Court Holds that Agencies Violate CEQA by Setting Notice Periods that End on Holidays

by on December 9, 2014

posted in CEQA,

Agencies should make sure the notices they give under the California Environmental Quality Act (“CEQA”) do not end on a holiday.  So ruled a court in a recent case challenging the approval of a tentative map.

In Rominger v. County of Colusa, the Third District Court of Appeal held that a county had failed to give the full 30 days of required notice for a mitigated negative declaration prepared for a proposed subdivision.  Because the 30th day of the notice period fell on Labor Day, the court found that the public had effectively received three fewer days of notice than required.  The court observed that county offices were not open that Monday or on the preceding Saturday or Sunday, giving the public only 27 days of notice.

This result did not automatically require that the tentative map approval be reversed, however.  Although the court found that the county had “abused its discretion” in failing to give the full 30-day notice period CEQA required, it also found that violation was not “prejudicial.”  Under CEQA, it noted, courts may not overturn project approvals when “insubstantial or merely technical omissions” have occurred in the CEQA process.  In the case before it, the court found the petitioners had made no showing that anything other than such a minor violation had occurred because of the three fewer days of notice that were provided.  (The court did overturn the project approval on other grounds not covered in this post.)

The Takeaways for Local Agencies

The Rominger case provides some goods lessons for how agencies should handle their public-notice responsibilities under CEQA.

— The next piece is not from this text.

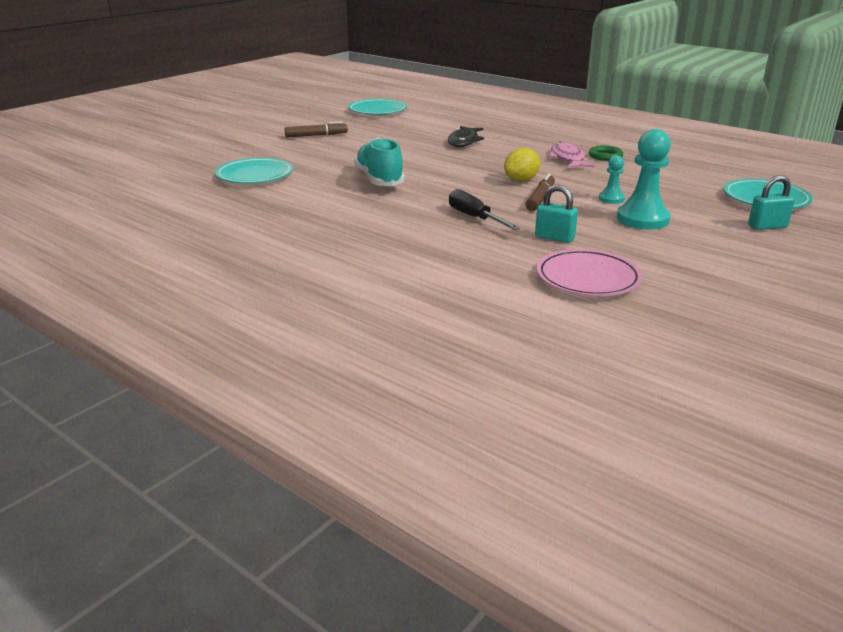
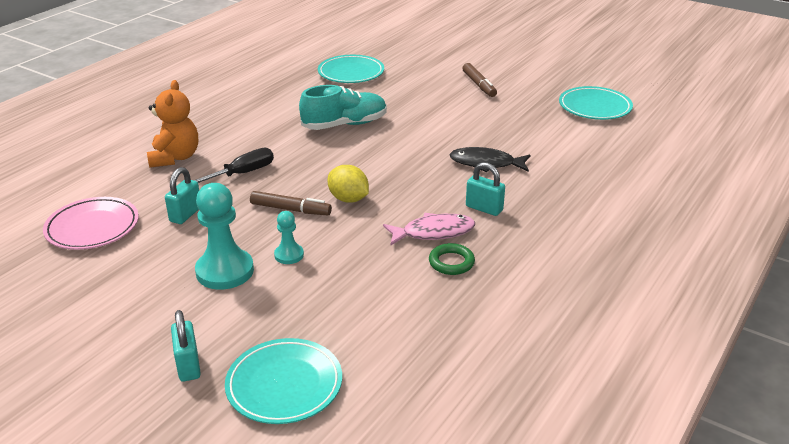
camera: 85 degrees right, 5 degrees up
(434, 248) = (175, 158): none -> orange teddy bear
(532, 145) = (484, 208): none -> turquoise padlock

  • The most obvious lesson is not to schedule any CEQA notice period to end on a legal holiday.  This was the direct holding of the case.
  •  Another lesson is not to schedule a CEQA notice period to start on a legal holiday.  The Rominger court was concerned that, because of the closure of county offices on the last day of the notice period, the public could not review the project documentation, effectively depriving the public of notice on that day.  If agency offices are closed on the first day of a public-notice period, it is hard to see how this same concern would not exist.
  •  The “one day ahead” rule in civil litigation does not apply to CEQA notices in which the specific dates must be stated.  In civil litigation, Code of Civil Procedure section 12 extends deadlines to the next day that falls after a legal holiday.  The court observed that the purpose of this rule is to provide certainty in situations in which certain deadlines refer only to a number of days (e.g., 30) and the last day in a particular instance falls on a holiday.  Since a notice of a negative declaration must specify both the starting and end dates of the public-notice period, there should be no ambiguity as to when that period ends, so the need for the rule does not exist.
  •  Finally, do not automatically rely on the requirement that a party show “prejudice” if an agency fails to give the full number of days of notice under CEQA.  Although prejudice was not shown in Rominger, the court’s decision was based on the unique facts of that case.  When and if a CEQA mistake may be excused is a gray and evolving area of CEQA litigation.  Local agencies would do best to try to avoid this uncertain area of the law by re-noticing or extending a notice period if they make a mistake.